Il 2024, prosegue la nota di ricerca, sarà un altro anno in cui l’Ue pubblicherà report che dimostreranno che l’Europa è indietro. Ciononostante, i responsabili politici europei continuano a rifiutare soluzioni come il consolidamento degli operatori all’interno dei singoli mercati nazionali, che potrebbe aiutare le telco a crescere e a investire e, in definitiva, migliorerebbe “il quadro fosco per le tlc in Ue”.

Nel frattempo gli Stati Uniti, l’India e molte nazioni africane hanno completato consolidamenti di successo. I risultati operativi della maggior parte delle società di telecomunicazioni in questi paesi sono migliori di quelli in Europa. I responsabili politici dell’Ue accettano lo status quo di rendimenti sempre più in peggioramento e di un crescente deficit di investimenti.

Ue contro Big tech, la regolamentazione ha le armi spuntate

I dubbi di Strand Consult si allargano ad altre regolamentazioni europee. Il Digital markets act (Dma), scrivono gli esperti, propone di regolamentare i contenuti online e le piattaforme di social media, ma “la grande domanda è come sarà implementato nella pratica. Sarà interessante vedere se le big tech spunteranno le armi dei responsabili politici dell’Ue”.

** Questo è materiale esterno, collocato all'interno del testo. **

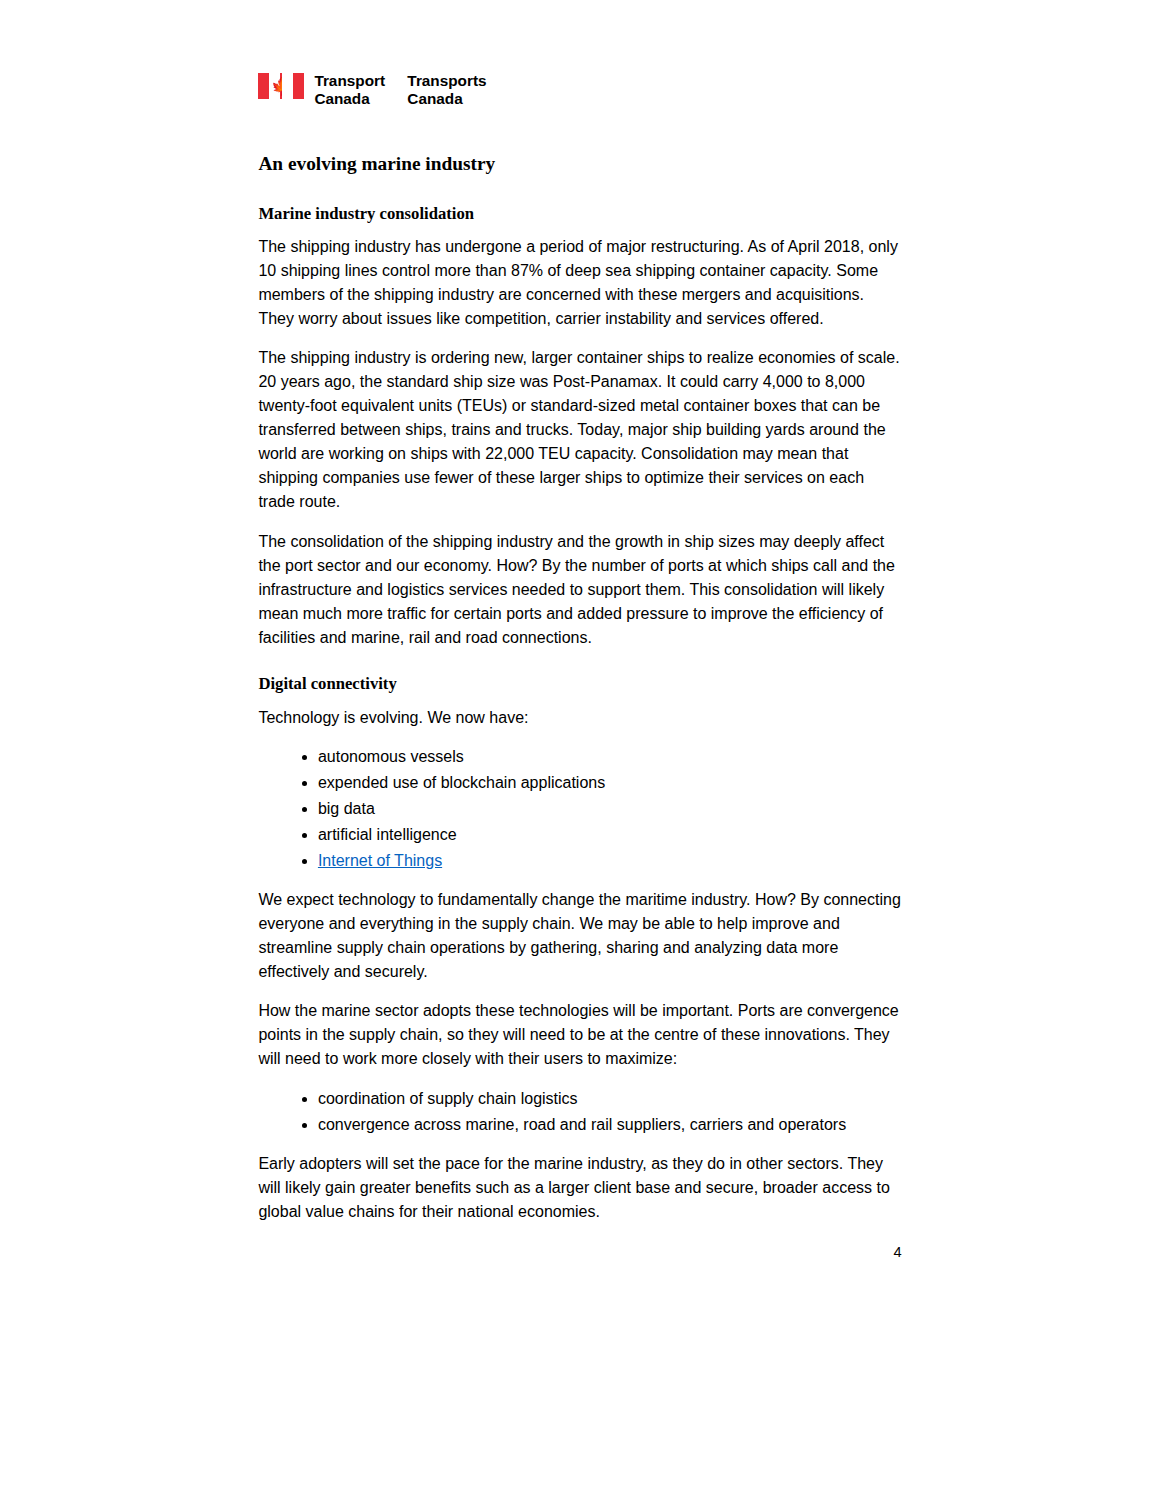| 🍁 | Transport Canada Transports Canada |
An evolving marine industry
Marine industry consolidation
The shipping industry has undergone a period of major restructuring. As of April 2018, only 10 shipping lines control more than 87% of deep sea shipping container capacity. Some members of the shipping industry are concerned with these mergers and acquisitions. They worry about issues like competition, carrier instability and services offered.
The shipping industry is ordering new, larger container ships to realize economies of scale. 20 years ago, the standard ship size was Post-Panamax. It could carry 4,000 to 8,000 twenty-foot equivalent units (TEUs) or standard-sized metal container boxes that can be transferred between ships, trains and trucks. Today, major ship building yards around the world are working on ships with 22,000 TEU capacity. Consolidation may mean that shipping companies use fewer of these larger ships to optimize their services on each trade route.
The consolidation of the shipping industry and the growth in ship sizes may deeply affect the port sector and our economy. How? By the number of ports at which ships call and the infrastructure and logistics services needed to support them. This consolidation will likely mean much more traffic for certain ports and added pressure to improve the efficiency of facilities and marine, rail and road connections.
Digital connectivity
Technology is evolving. We now have:
autonomous vessels
expended use of blockchain applications
big data
artificial intelligence
Internet of Things
We expect technology to fundamentally change the maritime industry. How? By connecting everyone and everything in the supply chain. We may be able to help improve and streamline supply chain operations by gathering, sharing and analyzing data more effectively and securely.
How the marine sector adopts these technologies will be important. Ports are convergence points in the supply chain, so they will need to be at the centre of these innovations. They will need to work more closely with their users to maximize:
coordination of supply chain logistics
convergence across marine, road and rail suppliers, carriers and operators
Early adopters will set the pace for the marine industry, as they do in other sectors. They will likely gain greater benefits such as a larger client base and secure, broader access to global value chains for their national economies.
4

Lo stesso ragionamento vale per l’Artificial intelligence act (Ai Act) dell’Ue che ha la “pretesa” di poter garantire la “trasparenza” degli algoritmi. “È difficile credere che qualsiasi funzionario europeo abbia le competenze per fare una tale valutazione. Poiché i modelli di business dell’Ai devono ancora essere dimostrati, il regolamento sembra prematuro. Nessun burocrate può dire se Google, Microsoft, Aws, ChatGpt o qualche altra entità hanno la soluzione di intelligenza artificiale migliore“.